“I Want Too Hold Your Hand” by Corinne Viens.
Abstract: Dermatologists perform many minor surgical procedures on patients who are often anxious and/or needle-phobic. The simple act of holding a patient’s hand during the injection of local anesthetic has a calming and therapeutic effect. This essay is the personal experiences of a professional hand holder and her reflections on this service to the patient.
Keywords: minor surgery, surgery, anxiety, needle phobia, hand holding, comfort, dermatology
In the dermatology office where I have worked for nearly twenty years, I often hold the hands of patients while the doctor administers the local anesthesia prior to their procedures or, if they are exceptionally anxious, during the procedure as well. Over the years, I have held the hands of men, women, young and old, from all walks of life including college professors, nurses, and even construction workers! Their secrets are safe with me.
We have often talked about doing a study on hand-holding. I am sure that scientific studies must have been performed, but I can only speak from my personal experiences. There is definitely something to be said for the difference that human touch makes. I cannot tell you how often I am thanked for this gesture. Some of these patients, probably most, have never met me before the office visit, yet they willingly accept my hand and hopefully feel the comfort that is intended.
Most patients comment on my “cold hands” and I like to think that I have the warm heart to go with them. Maybe that is my secret weapon to distract them from the sensation of the needle, but it is certainly what I hear most often. Women seem more willing to take my hand than men and are actually much stronger on the “squeeze meter.” I think that men are more concerned that they will hurt me if they squeeze my hand too hard.

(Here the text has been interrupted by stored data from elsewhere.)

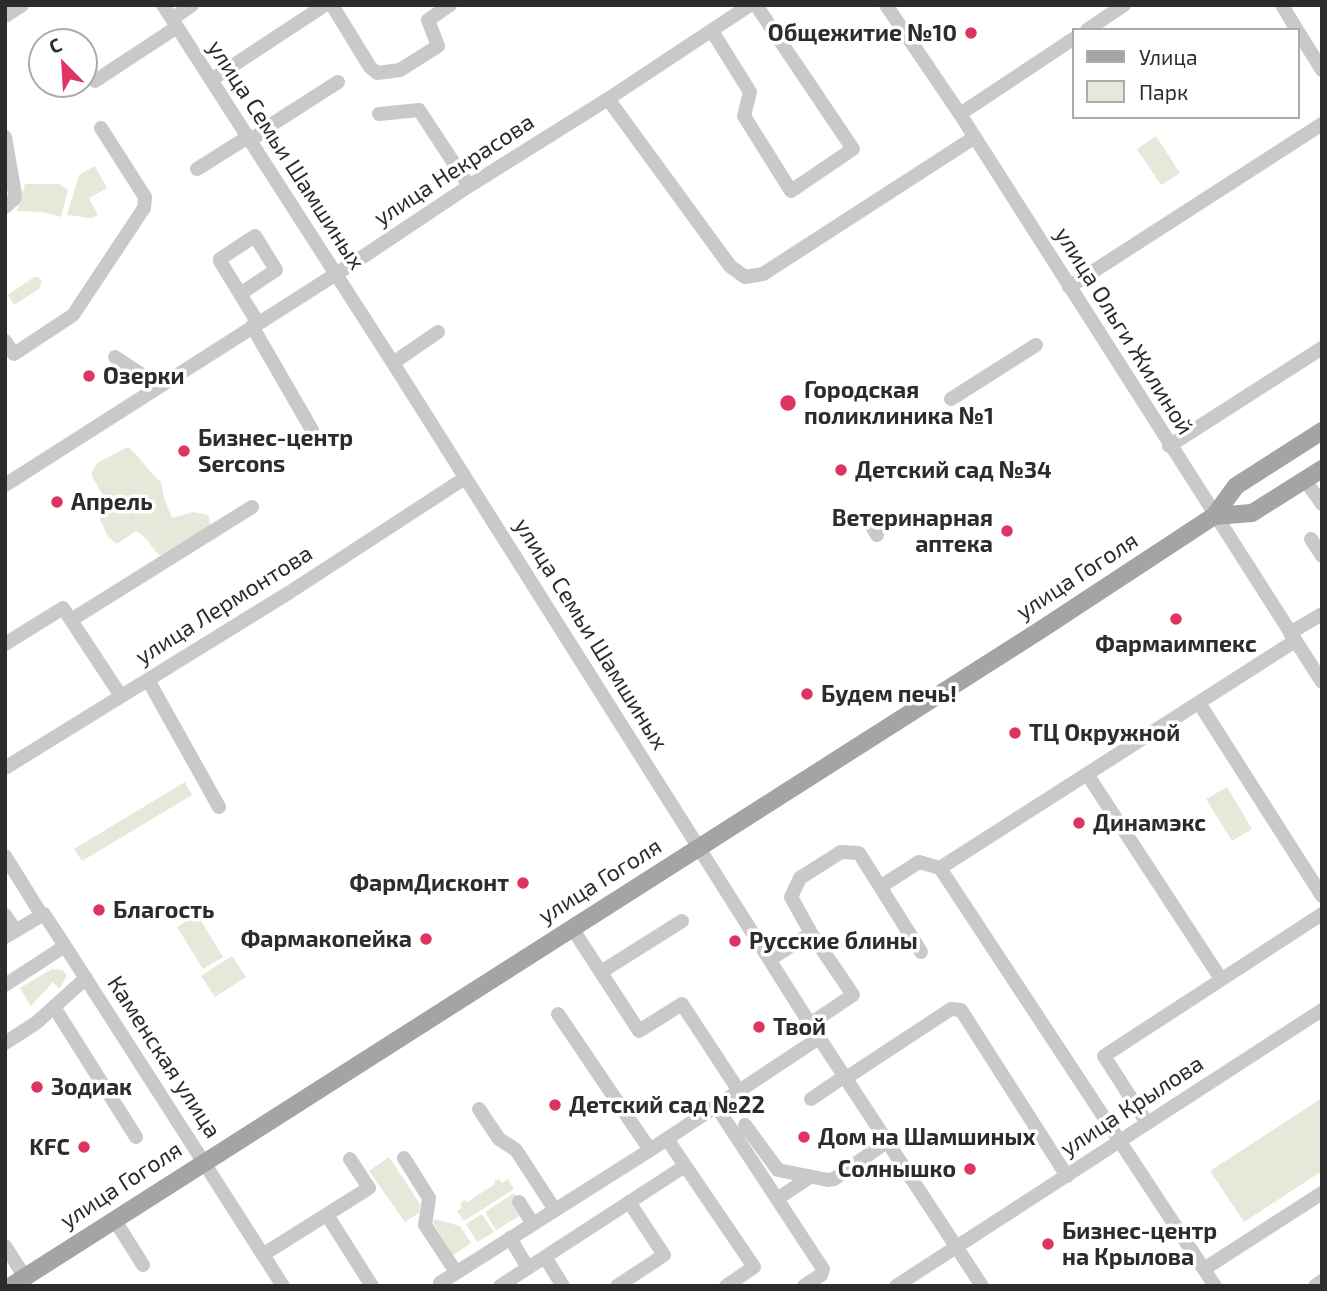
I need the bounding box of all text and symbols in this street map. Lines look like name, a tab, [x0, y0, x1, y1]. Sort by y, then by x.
place label: Общежитие №10	[768, 19, 957, 47]
marker: Общежитие №10	[963, 25, 979, 41]
north arrow	[28, 28, 98, 98]
legend	[1072, 28, 1299, 119]
text: С	[45, 32, 65, 58]
street label: улица Семьи Шамшиных	[201, 35, 371, 275]
text: Улица	[1139, 44, 1198, 69]
text: Парк	[1139, 79, 1188, 104]
street label: улица Некрасова	[369, 108, 539, 232]
street label: улица Ольги Жилиной	[1049, 222, 1199, 440]
place label: Озерки	[103, 362, 185, 390]
marker: Озерки	[81, 368, 97, 384]
place label: Городская поликлиника №1	[804, 376, 994, 430]
marker: Городская поликлиника №1	[778, 393, 798, 413]
place label: Бизнес-центр Sercons	[198, 424, 353, 478]
marker: Бизнес-центр Sercons	[176, 443, 192, 459]
place label: Детский сад №34	[855, 456, 1052, 484]
marker: Детский сад №34	[833, 462, 849, 478]
place label: Апрель	[71, 488, 153, 516]
marker: Апрель	[49, 494, 65, 510]
place label: Ветеринарная аптека	[832, 504, 993, 558]
street label: улица Семьи Шамшиных	[508, 513, 674, 755]
marker: Ветеринарная аптека	[999, 523, 1015, 539]
street label: улица Гоголя	[1011, 526, 1143, 626]
street label: улица Лермонтова	[130, 539, 318, 671]
marker: Фармаимпекс	[1168, 611, 1184, 627]
place label: Фармаимпекс	[1095, 630, 1257, 658]
place label: Будем печь!	[821, 680, 957, 708]
marker: Будем печь!	[799, 686, 815, 702]
place label: ТЦ Окружной	[1029, 719, 1180, 747]
marker: ТЦ Окружной	[1007, 725, 1023, 741]
place label: Динамэкс	[1093, 809, 1206, 837]
marker: Динамэкс	[1071, 815, 1087, 831]
street label: улица Гоголя	[533, 832, 667, 930]
place label: ФармДисконт	[349, 869, 509, 897]
marker: ФармДисконт	[515, 875, 531, 891]
place label: Благость	[113, 896, 214, 924]
marker: Благость	[91, 902, 107, 918]
place label: Фармакопейка	[241, 925, 412, 953]
place label: Русские блины	[749, 927, 918, 955]
marker: Фармакопейка	[418, 931, 434, 947]
marker: Русские блины	[727, 933, 743, 949]
street label: Каменская улица	[101, 971, 227, 1143]
place label: Твой	[773, 1013, 826, 1041]
marker: Твой	[751, 1019, 767, 1035]
street label: улица Крылова	[1055, 1050, 1209, 1162]
place label: Зодиак	[51, 1073, 132, 1101]
marker: Зодиак	[29, 1079, 45, 1095]
place label: Детский сад №22	[569, 1091, 765, 1119]
marker: Детский сад №22	[547, 1097, 563, 1113]
place label: Дом на Шамшиных	[818, 1123, 1036, 1151]
marker: Дом на Шамшиных	[796, 1129, 812, 1145]
place label: KFC	[29, 1133, 70, 1161]
street label: улица Гоголя	[55, 1135, 187, 1235]
marker: KFC	[76, 1139, 92, 1155]
place label: Солнышко	[838, 1155, 956, 1183]
marker: Солнышко	[962, 1161, 978, 1177]
place label: Бизнес-центр на Крылова	[1062, 1217, 1217, 1271]
marker: Бизнес-центр на Крылова	[1040, 1236, 1056, 1252]

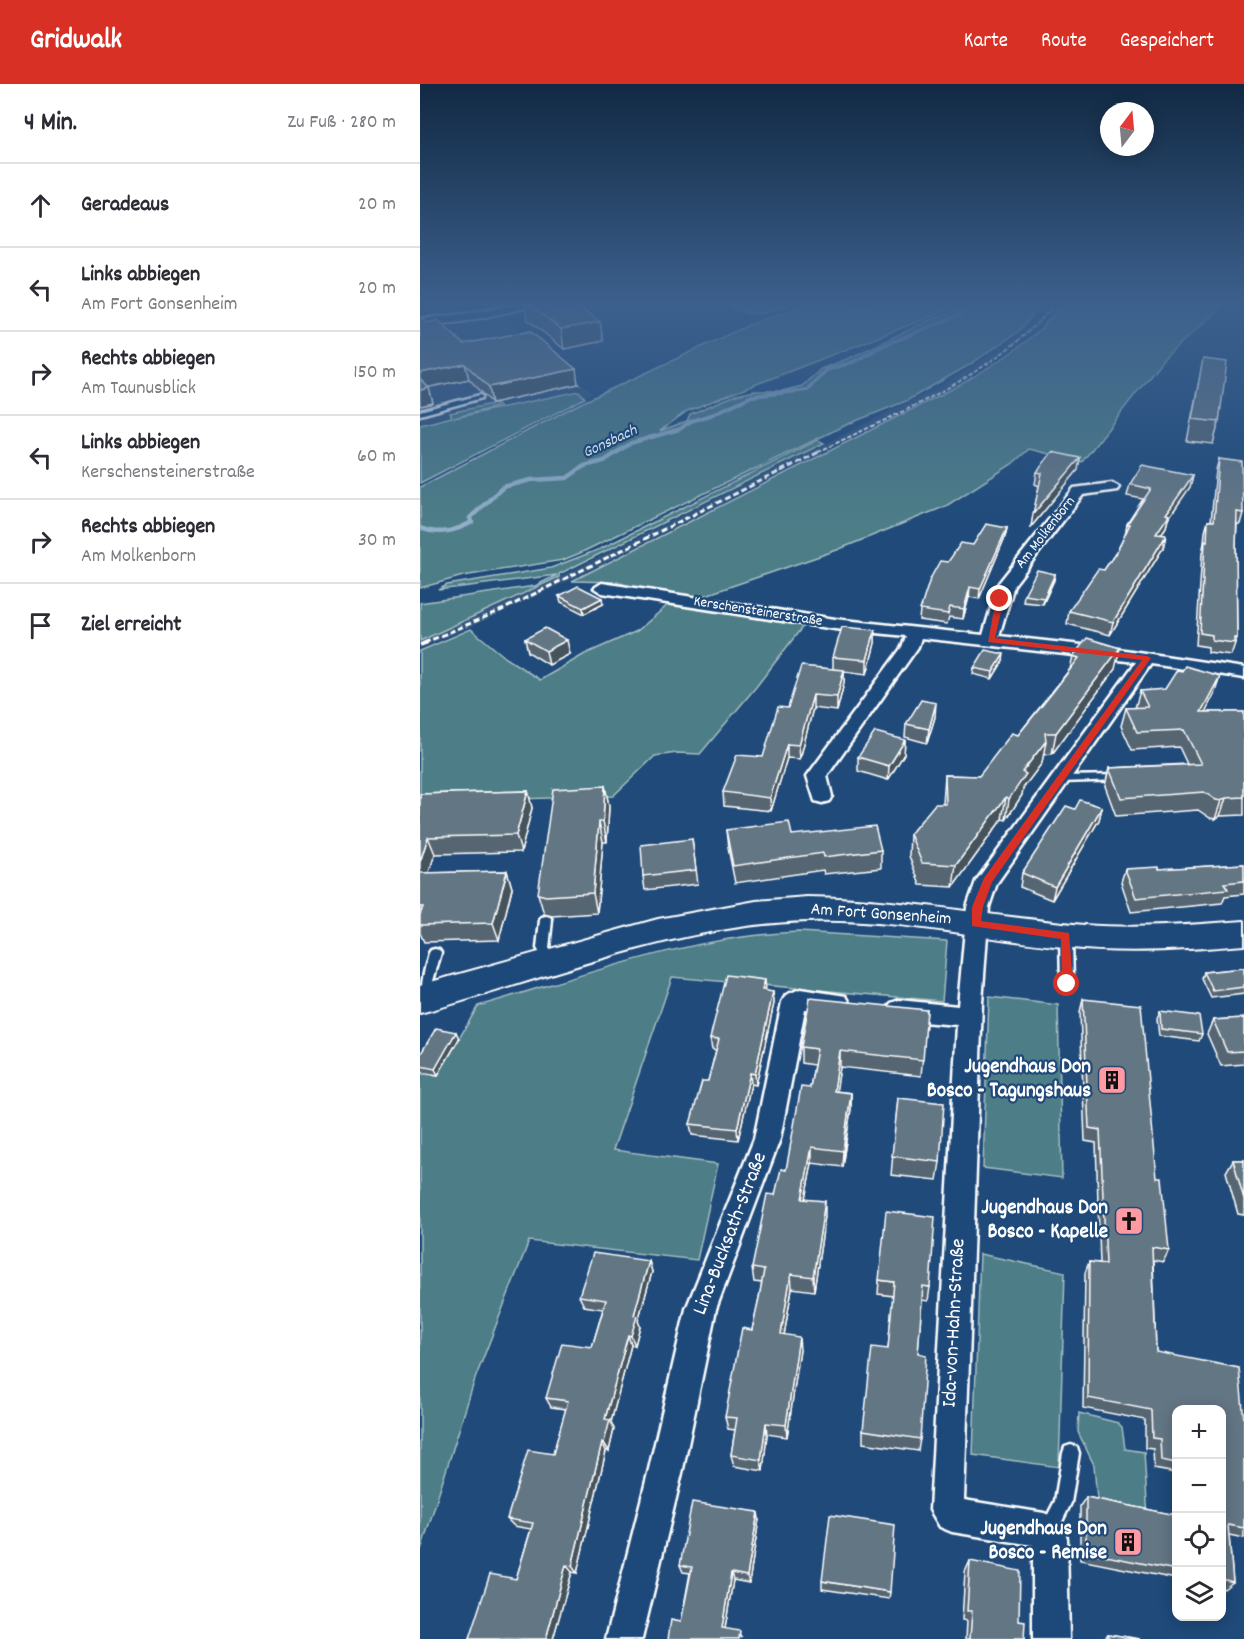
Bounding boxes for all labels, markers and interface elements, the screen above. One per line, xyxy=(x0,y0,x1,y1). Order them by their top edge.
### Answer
text: Gridwalk xyxy=(30,22,122,62)
text: Karte xyxy=(964,27,1008,57)
text: Route xyxy=(1041,27,1087,57)
text: Gespeichert xyxy=(1120,27,1214,57)
north arrow xyxy=(1100,102,1154,156)
text: 4 Min. xyxy=(24,105,77,142)
text: Zu Fuß · 280 m xyxy=(287,109,396,137)
icon: ahead xyxy=(24,189,57,222)
text: Geradeaus xyxy=(81,190,169,221)
text: 20 m xyxy=(358,191,396,219)
text: Links abbiegen xyxy=(81,260,200,291)
icon: left xyxy=(24,273,57,306)
text: 20 m xyxy=(358,275,396,303)
text: Am Fort Gonsenheim xyxy=(81,291,238,319)
text: Rechts abbiegen xyxy=(81,344,215,375)
icon: right xyxy=(24,357,57,390)
text: 150 m xyxy=(353,359,396,387)
text: Am Taunusblick xyxy=(81,375,196,403)
water label: Gonsbach xyxy=(579,419,642,465)
text: Links abbiegen xyxy=(81,428,200,459)
icon: left xyxy=(24,441,57,474)
text: 60 m xyxy=(357,443,396,471)
text: Kerschensteinerstraße xyxy=(81,459,255,487)
street label: Am Molkenborn xyxy=(1011,492,1081,574)
text: Rechts abbiegen xyxy=(81,512,215,543)
icon: right xyxy=(24,525,57,558)
text: 30 m xyxy=(358,527,396,555)
text: Am Molkenborn xyxy=(81,543,196,571)
route end xyxy=(986,585,1012,611)
street label: Kerschensteinerstraße xyxy=(692,591,824,633)
icon: arrive xyxy=(24,609,57,642)
text: Ziel erreicht xyxy=(81,610,181,641)
street label: Am Fort Gonsenheim xyxy=(810,898,952,932)
route start xyxy=(1053,970,1079,996)
place label: Jugendhaus Don Bosco - Tagungshaus xyxy=(927,1053,1091,1107)
building icon: Jugendhaus Don Bosco - Tagungshaus xyxy=(1096,1064,1128,1096)
street label: Lina-Bucksath-Straße xyxy=(686,1148,776,1320)
place label: Jugendhaus Don Bosco - Kapelle xyxy=(981,1194,1108,1248)
church icon: Jugendhaus Don Bosco - Kapelle xyxy=(1113,1205,1145,1237)
street label: Ida-von-Hahn-Straße xyxy=(936,1238,974,1408)
map controls xyxy=(1172,1405,1226,1621)
button: + xyxy=(1172,1405,1226,1459)
button: − xyxy=(1172,1459,1226,1513)
button: locate xyxy=(1172,1513,1226,1567)
place label: Jugendhaus Don Bosco - Remise xyxy=(980,1515,1107,1569)
building icon: Jugendhaus Don Bosco - Remise xyxy=(1112,1526,1144,1558)
button: layers xyxy=(1172,1567,1226,1621)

I am not exactly sure what may be happening during the experience but I believe with all my heart it makes a difference. Maybe the patients feel like they are not alone in what might be a scary experience for them. Certainly, some people are needle-phobic. Maybe they are trying to transfer the pain out of their body or actually are intently concentrating on holding my hand to distract themselves.
It may seem like such a small thing, but I have come to realize how much holding patients’ hands means to me, too The feedback I get from patients is amazing. Sometimes, people that I would least expect make sure to let me know how it helped them during their procedures. Often people take the time when leaving the office to express their gratitude once again. Others who have returned for further procedures have looked at me and said, “You are going to hold my hand again, aren’t you?” With busy and tiring days in the office it’s that smile, or wink or “thank you” that often makes my day. I am so glad to offer this small “service”, but I cannot really call it that because it honestly feels quite natural to place their hand in mine and offer comfort in some way.
I have a lot of stories that I will always carry in my heart, but I recently had the most moving hand-holding story yet. A young woman from Brazil came in needing a lesion removed. It was obvious that she was quite anxious. She spoke very broken English, but smiled nervously when I stood by her side and offered her my hand which she grasped through the entire procedure. No language barrier there! As the doctor proceeded with removal of the lesion, she began to recite what I assumed was a Portuguese prayer over and over. When the procedure was finished she sat up on the exam table and when she stood, she came over to me and said, “Thank you, hand of angel”. My eyes filled with tears as no one had ever expressed their gratitude to me in that way for a simple act of compassion.